- Directed by: Alex Helfrecht
- Based on: Winterreise by Franz Schubert
- Produced by: Jörg Tittel; Philip Munger; Sean Bobbitt; Hugh Welchman; Reinhard Brundig; Benoît Rolland; Raphaël Berdugo; Alexis Perrin; Richard Mansell;
- Starring: John Malkovich; Jason Isaacs; Marcin Czarnik; Martina Gedeck; Ólafur Darri Ólafsson;
- Music by: Andrè Schuen Daniel Heide
- Production companies: Oiffy; BreakThru Films; Pandora Film; Wrong Men North;
- Distributed by: mk2 Films
- Countries: United Kingdom Germany France Belgium Poland
- Language: English

= A Winter's Journey =

A Winter's Journey is an upcoming live-action animated musical drama film directed by Alex Helfrecht and starring John Malkovich, Jason Isaacs, Marcin Czarnik, Martina Gedeck and Ólafur Darri Ólafsson.
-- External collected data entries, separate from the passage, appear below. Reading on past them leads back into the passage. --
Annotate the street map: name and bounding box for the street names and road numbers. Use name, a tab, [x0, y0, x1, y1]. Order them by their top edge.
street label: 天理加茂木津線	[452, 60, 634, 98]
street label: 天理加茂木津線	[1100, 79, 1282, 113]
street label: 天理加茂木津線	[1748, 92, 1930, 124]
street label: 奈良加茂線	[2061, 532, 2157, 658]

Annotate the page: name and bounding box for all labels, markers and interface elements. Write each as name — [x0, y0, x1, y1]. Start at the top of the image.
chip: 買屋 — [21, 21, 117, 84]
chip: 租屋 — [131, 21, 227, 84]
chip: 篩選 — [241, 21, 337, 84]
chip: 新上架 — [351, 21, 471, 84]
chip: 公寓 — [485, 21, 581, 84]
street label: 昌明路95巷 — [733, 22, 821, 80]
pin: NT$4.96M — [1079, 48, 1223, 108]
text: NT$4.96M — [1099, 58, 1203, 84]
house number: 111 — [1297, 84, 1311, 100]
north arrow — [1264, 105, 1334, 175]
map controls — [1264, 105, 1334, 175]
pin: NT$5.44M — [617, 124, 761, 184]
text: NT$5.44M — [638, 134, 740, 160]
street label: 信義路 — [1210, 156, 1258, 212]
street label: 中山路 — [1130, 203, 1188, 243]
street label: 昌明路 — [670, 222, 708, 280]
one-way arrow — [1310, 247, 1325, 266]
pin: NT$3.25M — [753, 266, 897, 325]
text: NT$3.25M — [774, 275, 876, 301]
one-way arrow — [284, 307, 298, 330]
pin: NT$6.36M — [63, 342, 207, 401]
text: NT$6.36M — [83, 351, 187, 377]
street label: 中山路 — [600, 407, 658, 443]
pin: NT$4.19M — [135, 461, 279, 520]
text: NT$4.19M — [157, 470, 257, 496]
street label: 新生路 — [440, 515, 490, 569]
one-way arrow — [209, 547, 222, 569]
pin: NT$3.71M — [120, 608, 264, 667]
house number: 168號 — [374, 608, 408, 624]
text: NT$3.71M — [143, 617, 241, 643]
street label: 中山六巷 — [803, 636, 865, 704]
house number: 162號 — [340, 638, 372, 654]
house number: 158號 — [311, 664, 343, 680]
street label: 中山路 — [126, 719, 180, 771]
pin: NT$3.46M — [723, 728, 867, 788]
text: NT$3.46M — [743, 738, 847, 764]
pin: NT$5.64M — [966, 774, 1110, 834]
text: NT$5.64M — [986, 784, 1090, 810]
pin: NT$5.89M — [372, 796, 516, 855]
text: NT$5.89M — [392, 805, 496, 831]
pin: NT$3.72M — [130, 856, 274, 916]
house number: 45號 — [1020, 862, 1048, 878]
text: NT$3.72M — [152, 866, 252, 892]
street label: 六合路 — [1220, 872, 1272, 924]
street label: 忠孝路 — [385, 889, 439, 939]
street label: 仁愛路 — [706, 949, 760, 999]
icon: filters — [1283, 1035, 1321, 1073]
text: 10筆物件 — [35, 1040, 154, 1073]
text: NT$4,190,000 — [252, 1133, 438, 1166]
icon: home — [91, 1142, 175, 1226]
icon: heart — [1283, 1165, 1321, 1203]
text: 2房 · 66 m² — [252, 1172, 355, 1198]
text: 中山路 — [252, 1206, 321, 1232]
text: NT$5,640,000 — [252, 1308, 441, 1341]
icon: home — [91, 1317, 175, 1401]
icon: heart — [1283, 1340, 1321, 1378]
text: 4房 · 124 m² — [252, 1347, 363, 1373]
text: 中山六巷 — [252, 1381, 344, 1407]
It is an adaptation of Franz Schubert's Winterreise.

==Cast==
- John Malkovich as Leiermann
- Jason Isaacs as Wolfgang
- Marcin Czarnik as The Poet
- Martina Gedeck as Maria
- Ólafur Darri Ólafsson as Jakob

==Production==
In January 2022, Sony Pictures Classics acquired distribution rights to the film in North and Latin America, the Middle East, Scandinavia, Australia, New Zealand, Turkey, India, South Africa, Southeast Asia, Japan, Thailand and airlines worldwide.

As of September 2023, the film is in post-production.